The 300C debuted at the 2004 Detroit auto show, a few months before its spring sales launch.
It had a high beltline, short windows and a front end inspired by the Chrysler Chronos concept shown in 1998.
“What we like to do as designers is create something that will look good forever, and a lot of that’s good proportions,” Gilles said. “We cut a really good deal with engineering to give us a really good stance on the vehicle. Once a vehicle has good stance, it should always look pretty good forever.”
The new 300 elevated the Chrysler brand from the Concorde, LHS and 300M. Perugi said it was one of the first models to use parts from Daimler vehicles.
The sedan was so popular at first that Chrysler was backed up with orders for about five months. Perugi said Chrysler’s share of Black consumers doubled within the first year. Among the early customers were rapper Snoop Dogg and then-Sen. Barack Obama.

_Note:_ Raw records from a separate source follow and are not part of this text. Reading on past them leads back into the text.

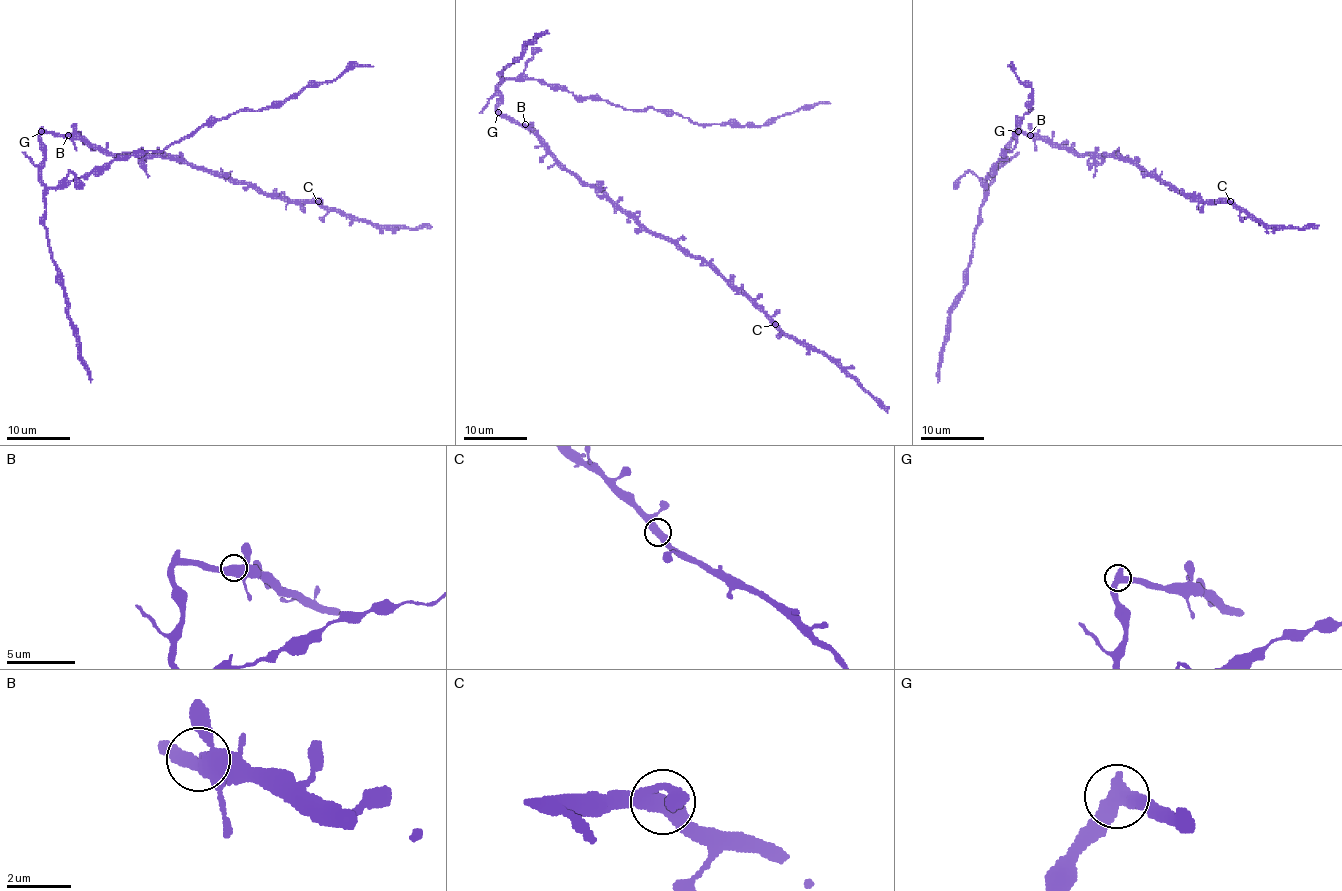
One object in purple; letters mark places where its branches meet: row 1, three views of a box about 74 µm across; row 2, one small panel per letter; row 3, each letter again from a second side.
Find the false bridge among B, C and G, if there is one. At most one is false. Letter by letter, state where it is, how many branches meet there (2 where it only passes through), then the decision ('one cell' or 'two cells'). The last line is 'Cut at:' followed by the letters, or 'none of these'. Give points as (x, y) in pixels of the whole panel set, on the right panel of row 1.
B: (1030, 135) | 2 | one cell
C: (1230, 201) | 2 | one cell
G: (1018, 131) | 2 | two cells
Cut at: G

U.S. sales of the car nearly reached 113,000 in 2004 and topped 140,000 in each of the next two years. Chrysler CEO Christine Feuell said the brand has sold more than 1.2 million 300s since the launch.
Gilles said one of the secrets to the 300’s longevity is that it came to be viewed as a canvas for self-expression.
“Sometimes you can buy a vehicle ready-made with his expression all said and done, and there are certain vehicles that welcome it,” Gilles said. “The Wrangler is one of those; 300 is one of those, where it just begs people to put their own spice on it.”